Information given >>
>>
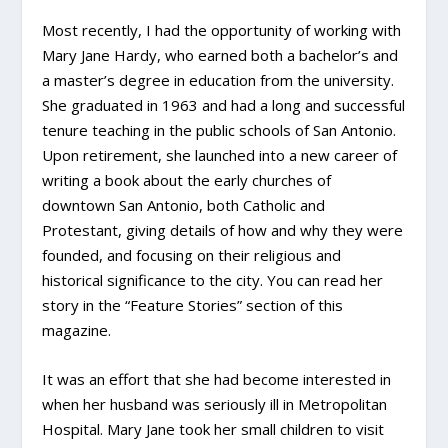
Most recently, I had the opportunity of working with
Mary Jane Hardy, who earned both a bachelor’s and
a master’s degree in education from the university.
She graduated in 1963 and had a long and successful
tenure teaching in the public schools of San Antonio.
Upon retirement, she launched into a new career of
writing a book about the early churches of
downtown San Antonio, both Catholic and
Protestant, giving details of how and why they were
founded, and focusing on their religious and
historical significance to the city. You can read her
story in the “Feature Stories” section of this
magazine.
It was an effort that she had become interested in
when her husband was seriously ill in Metropolitan
Hospital. Mary Jane took her small children to visit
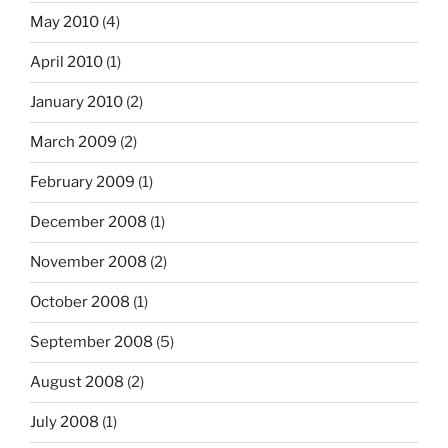
May 2010
(4)
April 2010
(1)
January 2010
(2)
March 2009
(2)
February 2009
(1)
December 2008
(1)
November 2008
(2)
October 2008
(1)
September 2008
(5)
August 2008
(2)
July 2008
(1)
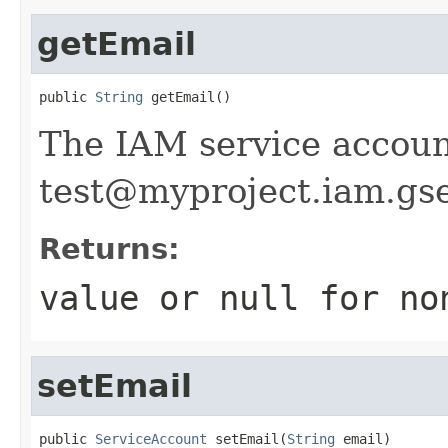
getEmail
public 
String
 getEmail()
The IAM service accoun
test@myproject.iam.gs
Returns:
value or
null
for no
setEmail
public 
ServiceAccount
 setEmail(
String
 email)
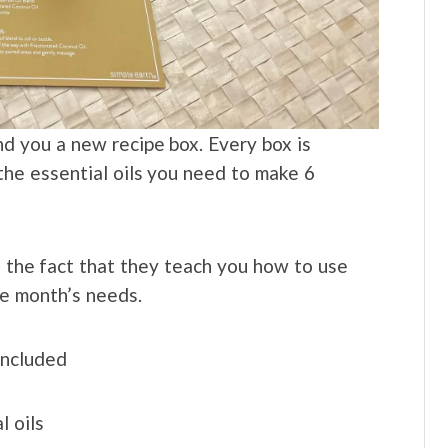
nd you a new recipe box. Every box is
he essential oils you need to make 6
 the fact that they teach you how to use
he month’s needs.
included
l oils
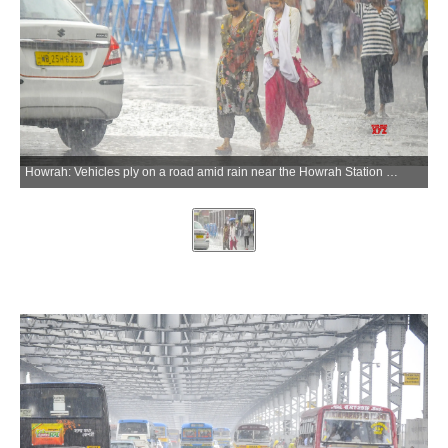
Howrah: Vehicles ply on a road amid rain near the Howrah Station area, in Howrah on Wednesday, May 20, 2026. (Photo: IANS)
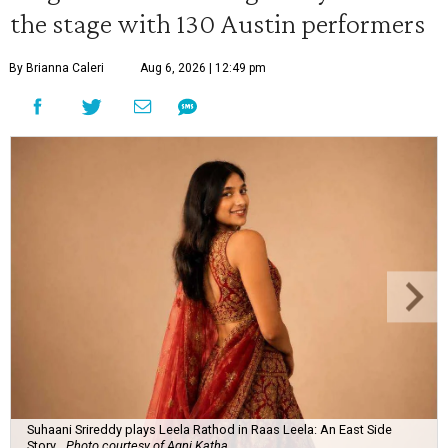
the stage with 130 Austin performers
By Brianna Caleri
Aug 6, 2026 | 12:49 pm
Suhaani Srireddy plays Leela Rathod in Raas Leela: An East Side
Story.
Photo courtesy of Agni Katha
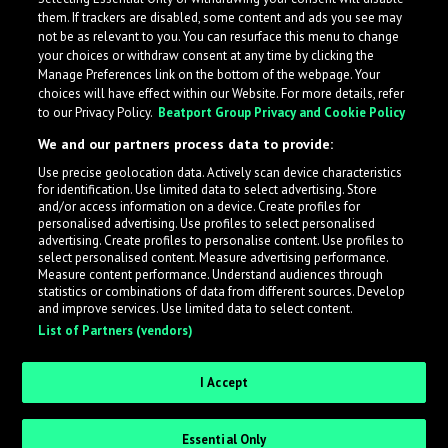
them. If trackers are disabled, some content and ads you see may
not be as relevant to you. You can resurface this menu to change
your choices or withdraw consent at any time by clicking the
Manage Preferences link on the bottom of the webpage. Your
choices will have effect within our Website. For more details, refer
to our Privacy Policy.
Beatport Group Privacy and Cookie Policy
We and our partners process data to provide:
Use precise geolocation data. Actively scan device characteristics
for identification. Use limited data to select advertising. Store
What is LabelRadar?
and/or access information on a device. Create profiles for
personalised advertising. Use profiles to select personalised
advertising. Create profiles to personalise content. Use profiles to
select personalised content. Measure advertising performance.
LabelRadar streamlines the demo submission process
Measure content performance. Understand audiences through
across the music industry, helping artists get heard
statistics or combinations of data from different sources. Develop
and improve services. Use limited data to select content.
while also allowing labels to review new submissions in
List of Partners (vendors)
an efficient and addictive way.
I Accept
Sign up as an Artist
Essential Only
Request Invite as a Label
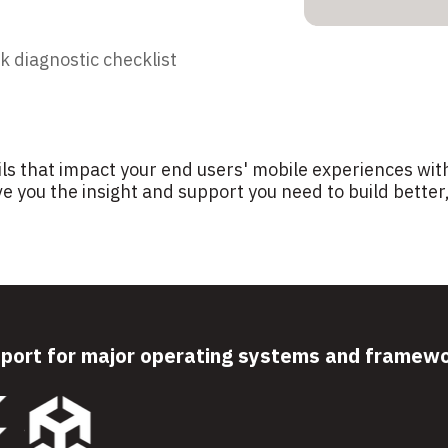
k diagnostic checklist
ils that impact your end users' mobile experiences with
e you the insight and support you need to build bette
port for major operating systems and framew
<<
What needs to be done >>
Would you output the full listing exactly as it stands, minus the images?

Completed task >>
Most recently, I had the opportunity of working with
Mary Jane Hardy, who earned both a bachelor’s and
a master’s degree in education from the university.
She graduated in 1963 and had a long and successful
tenure teaching in the public schools of San Antonio.
Upon retirement, she launched into a new career of
writing a book about the early churches of
downtown San Antonio, both Catholic and
Protestant, giving details of how and why they were
founded, and focusing on their religious and
historical significance to the city. You can read her
story in the “Feature Stories” section of this
magazine.
It was an effort that she had become interested in
when her husband was seriously ill in Metropolitan
Hospital. Mary Jane took her small children to visit
May 2010
(4)
April 2010
(1)
January 2010
(2)
March 2009
(2)
February 2009
(1)
December 2008
(1)
November 2008
(2)
October 2008
(1)
September 2008
(5)
August 2008
(2)
July 2008
(1)
getEmail
public 
String
 getEmail()
The IAM service accoun
test@myproject.iam.gs
Returns:
value or
null
for no
setEmail
public 
ServiceAccount
 setEmail(
String
 email)
nd you a new recipe box. Every box is
he essential oils you need to make 6
 the fact that they teach you how to use
he month’s needs.
included
l oils
Howrah: Vehicles ply on a road amid rain near the Howrah Station area, in Howrah on Wednesday, May 20, 2026. (Photo: IANS)
the stage with 130 Austin performers
By Brianna Caleri
Aug 6, 2026 | 12:49 pm
Suhaani Srireddy plays Leela Rathod in Raas Leela: An East Side
Story.
Photo courtesy of Agni Katha
them. If trackers are disabled, some content and ads you see may
not be as relevant to you. You can resurface this menu to change
your choices or withdraw consent at any time by clicking the
Manage Preferences link on the bottom of the webpage. Your
choices will have effect within our Website. For more details, refer
to our Privacy Policy.
Beatport Group Privacy and Cookie Policy
We and our partners process data to provide:
Use precise geolocation data. Actively scan device characteristics
for identification. Use limited data to select advertising. Store
What is LabelRadar?
and/or access information on a device. Create profiles for
personalised advertising. Use profiles to select personalised
advertising. Create profiles to personalise content. Use profiles to
select personalised content. Measure advertising performance.
LabelRadar streamlines the demo submission process
Measure content performance. Understand audiences through
across the music industry, helping artists get heard
statistics or combinations of data from different sources. Develop
and improve services. Use limited data to select content.
while also allowing labels to review new submissions in
List of Partners (vendors)
an efficient and addictive way.
I Accept
Sign up as an Artist
Essential Only
Request Invite as a Label
k diagnostic checklist
ils that impact your end users' mobile experiences with
e you the insight and support you need to build bette
port for major operating systems and framew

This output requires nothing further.